• [Problem to solve]
Retype, without any changes, everything in the items below from the line containing "chaque question, vous pouvez sélectionner" down to the line containing "de votre demande. Ils ne seront pas", including both of those lines.
-- Data provided follows --
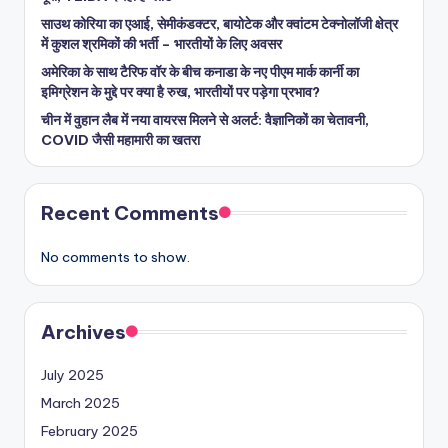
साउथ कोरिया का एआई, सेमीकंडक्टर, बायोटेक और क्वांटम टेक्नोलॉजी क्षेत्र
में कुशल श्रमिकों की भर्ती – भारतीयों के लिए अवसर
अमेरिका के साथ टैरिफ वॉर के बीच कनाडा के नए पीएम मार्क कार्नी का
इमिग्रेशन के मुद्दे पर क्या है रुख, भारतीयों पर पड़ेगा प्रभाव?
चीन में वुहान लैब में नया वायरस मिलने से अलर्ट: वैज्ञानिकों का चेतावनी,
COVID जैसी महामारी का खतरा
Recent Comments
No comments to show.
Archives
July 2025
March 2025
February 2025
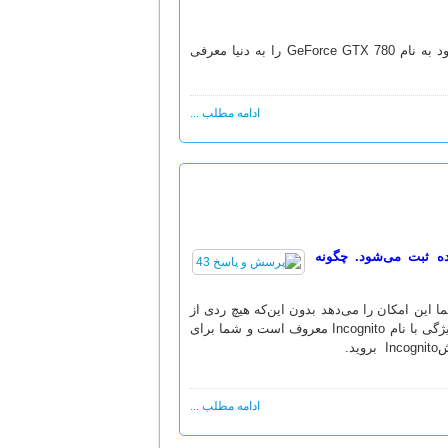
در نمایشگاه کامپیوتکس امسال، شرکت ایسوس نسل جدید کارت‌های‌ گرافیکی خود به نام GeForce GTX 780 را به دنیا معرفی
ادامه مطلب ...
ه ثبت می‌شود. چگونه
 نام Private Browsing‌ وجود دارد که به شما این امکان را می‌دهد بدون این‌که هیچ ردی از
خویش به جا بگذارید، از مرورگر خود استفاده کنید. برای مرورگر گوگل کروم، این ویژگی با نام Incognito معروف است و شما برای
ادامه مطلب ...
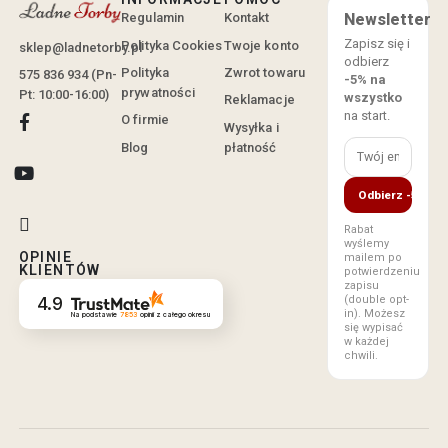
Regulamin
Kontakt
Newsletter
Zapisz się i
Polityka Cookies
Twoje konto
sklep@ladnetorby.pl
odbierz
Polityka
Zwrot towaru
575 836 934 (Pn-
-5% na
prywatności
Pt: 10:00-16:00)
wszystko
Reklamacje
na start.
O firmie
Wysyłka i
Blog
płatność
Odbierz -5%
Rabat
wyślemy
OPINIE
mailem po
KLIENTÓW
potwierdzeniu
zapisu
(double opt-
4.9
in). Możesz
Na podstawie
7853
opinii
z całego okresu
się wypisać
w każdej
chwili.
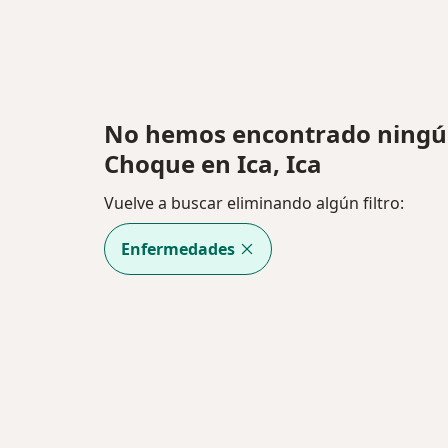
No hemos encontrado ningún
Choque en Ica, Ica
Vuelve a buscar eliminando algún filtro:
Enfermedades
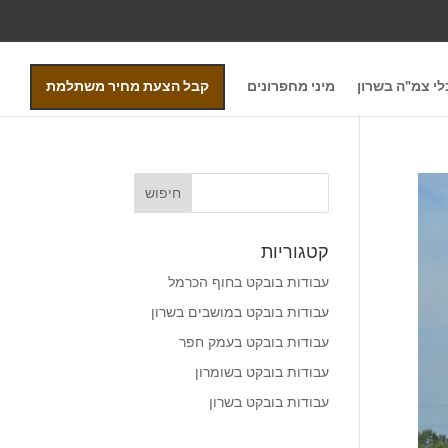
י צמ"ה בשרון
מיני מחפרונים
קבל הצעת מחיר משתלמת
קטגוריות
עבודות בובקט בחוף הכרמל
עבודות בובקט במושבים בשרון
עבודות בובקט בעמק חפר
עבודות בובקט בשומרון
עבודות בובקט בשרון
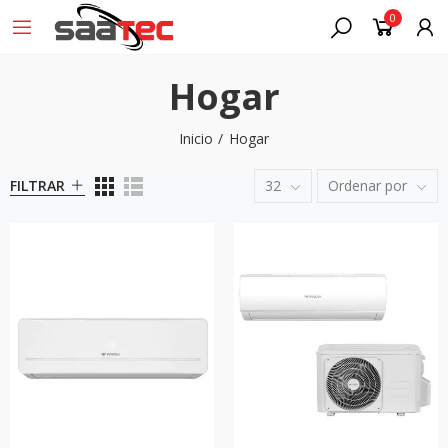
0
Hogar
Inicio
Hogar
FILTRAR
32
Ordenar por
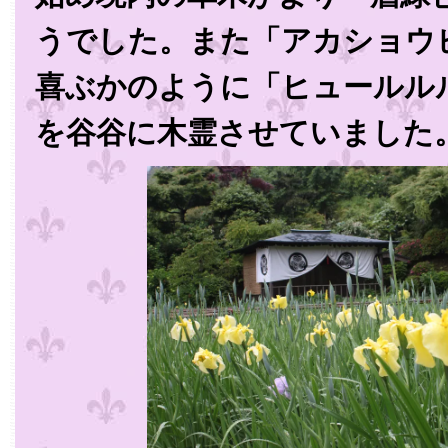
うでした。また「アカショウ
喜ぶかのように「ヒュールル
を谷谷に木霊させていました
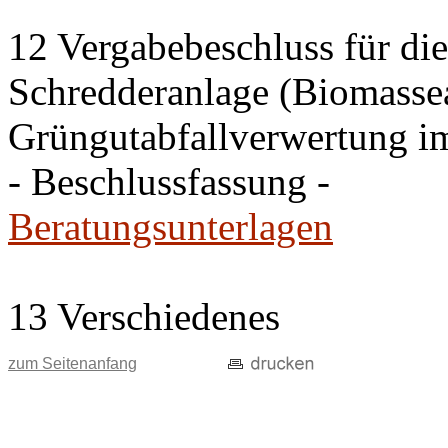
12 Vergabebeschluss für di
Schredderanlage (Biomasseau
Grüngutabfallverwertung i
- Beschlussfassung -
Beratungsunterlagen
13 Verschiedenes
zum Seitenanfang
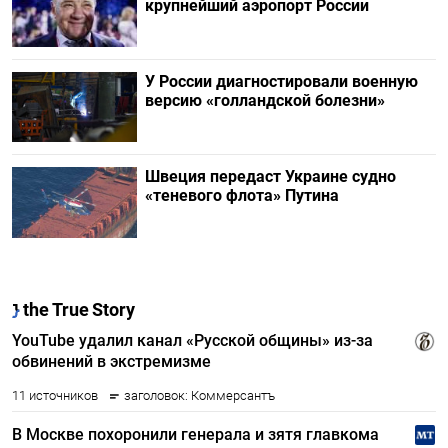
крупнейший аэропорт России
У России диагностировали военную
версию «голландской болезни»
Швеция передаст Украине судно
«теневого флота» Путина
-- Data provided concluded --
-- Data provided follows --
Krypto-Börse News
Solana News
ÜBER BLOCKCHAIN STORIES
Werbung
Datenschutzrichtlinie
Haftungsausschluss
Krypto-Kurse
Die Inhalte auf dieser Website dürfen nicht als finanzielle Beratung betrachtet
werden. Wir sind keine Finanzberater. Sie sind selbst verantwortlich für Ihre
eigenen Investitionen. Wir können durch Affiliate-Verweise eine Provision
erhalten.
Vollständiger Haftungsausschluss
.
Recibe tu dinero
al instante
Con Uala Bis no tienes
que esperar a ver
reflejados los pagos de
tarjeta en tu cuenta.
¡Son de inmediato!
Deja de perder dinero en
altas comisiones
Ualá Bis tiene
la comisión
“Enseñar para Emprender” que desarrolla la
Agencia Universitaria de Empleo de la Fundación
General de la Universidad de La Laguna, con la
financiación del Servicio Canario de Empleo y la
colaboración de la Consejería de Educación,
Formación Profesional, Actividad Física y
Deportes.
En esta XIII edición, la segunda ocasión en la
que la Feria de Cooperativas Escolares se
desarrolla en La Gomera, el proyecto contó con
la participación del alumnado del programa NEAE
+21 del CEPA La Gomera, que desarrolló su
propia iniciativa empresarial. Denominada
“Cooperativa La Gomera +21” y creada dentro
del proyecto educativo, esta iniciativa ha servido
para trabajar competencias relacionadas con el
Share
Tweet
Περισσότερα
-- Data provided concluded --
-- Data provided follows --
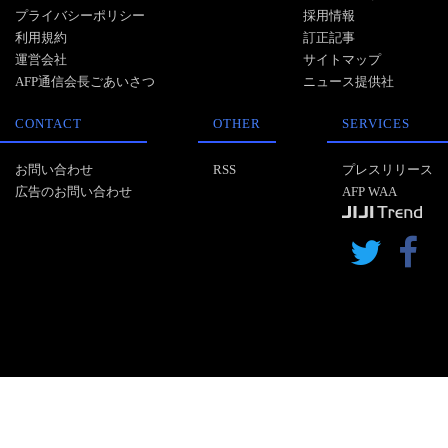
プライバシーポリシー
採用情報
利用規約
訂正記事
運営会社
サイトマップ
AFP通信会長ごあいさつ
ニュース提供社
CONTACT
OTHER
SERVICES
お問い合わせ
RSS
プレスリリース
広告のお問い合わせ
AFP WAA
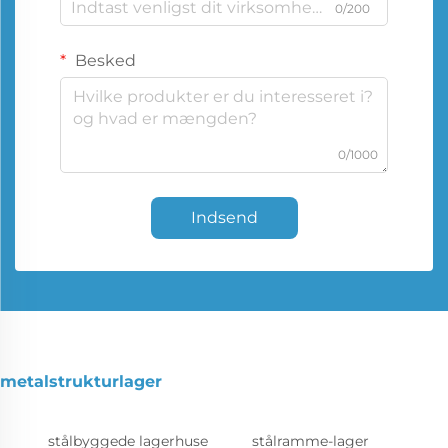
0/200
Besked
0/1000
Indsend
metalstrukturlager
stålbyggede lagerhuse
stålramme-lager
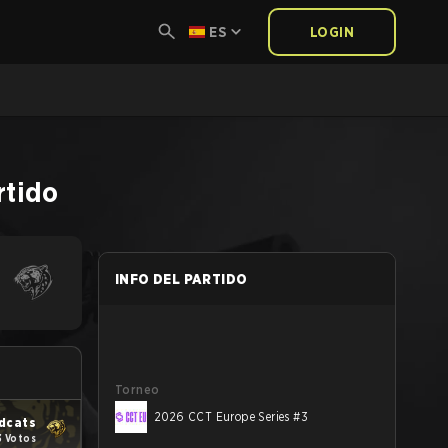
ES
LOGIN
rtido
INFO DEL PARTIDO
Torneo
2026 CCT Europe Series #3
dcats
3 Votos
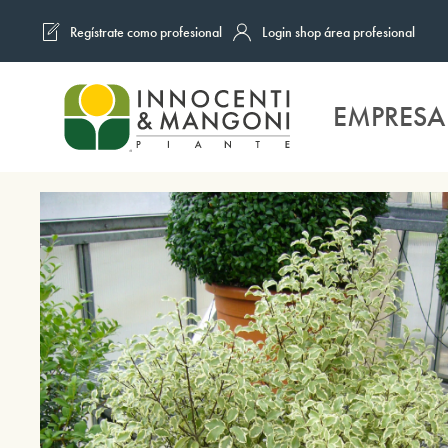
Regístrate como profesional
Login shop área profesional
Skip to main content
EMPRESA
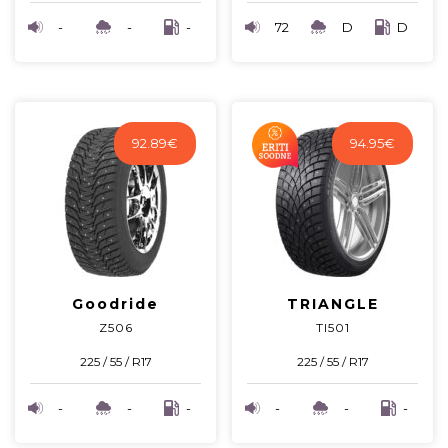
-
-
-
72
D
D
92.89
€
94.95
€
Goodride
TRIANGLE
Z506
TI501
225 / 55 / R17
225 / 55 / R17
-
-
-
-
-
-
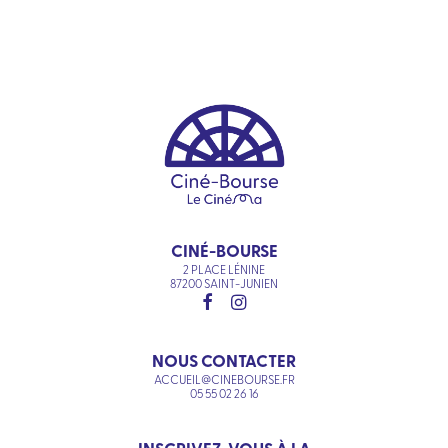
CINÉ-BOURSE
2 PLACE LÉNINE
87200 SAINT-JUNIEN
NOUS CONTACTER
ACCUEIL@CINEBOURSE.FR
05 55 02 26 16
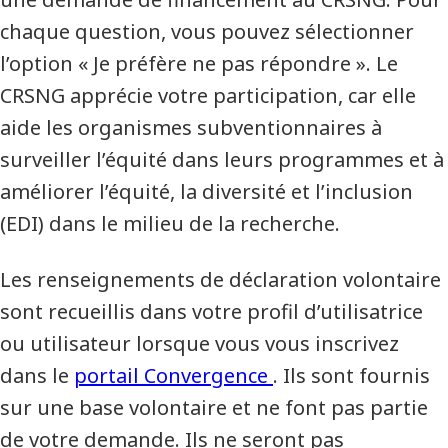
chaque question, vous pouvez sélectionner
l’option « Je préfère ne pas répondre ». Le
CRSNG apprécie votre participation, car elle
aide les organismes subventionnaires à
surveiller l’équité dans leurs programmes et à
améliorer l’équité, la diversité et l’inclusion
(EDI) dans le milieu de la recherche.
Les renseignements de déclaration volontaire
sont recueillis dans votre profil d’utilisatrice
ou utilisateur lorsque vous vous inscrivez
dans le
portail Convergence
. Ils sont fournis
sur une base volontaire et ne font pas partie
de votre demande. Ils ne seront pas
-- Data provided concluded --
• [Task response]
chaque question, vous pouvez sélectionner
l’option « Je préfère ne pas répondre ». Le
CRSNG apprécie votre participation, car elle
aide les organismes subventionnaires à
surveiller l’équité dans leurs programmes et à
améliorer l’équité, la diversité et l’inclusion
(EDI) dans le milieu de la recherche.
Les renseignements de déclaration volontaire
sont recueillis dans votre profil d’utilisatrice
ou utilisateur lorsque vous vous inscrivez
dans le
portail Convergence
. Ils sont fournis
sur une base volontaire et ne font pas partie
de votre demande. Ils ne seront pas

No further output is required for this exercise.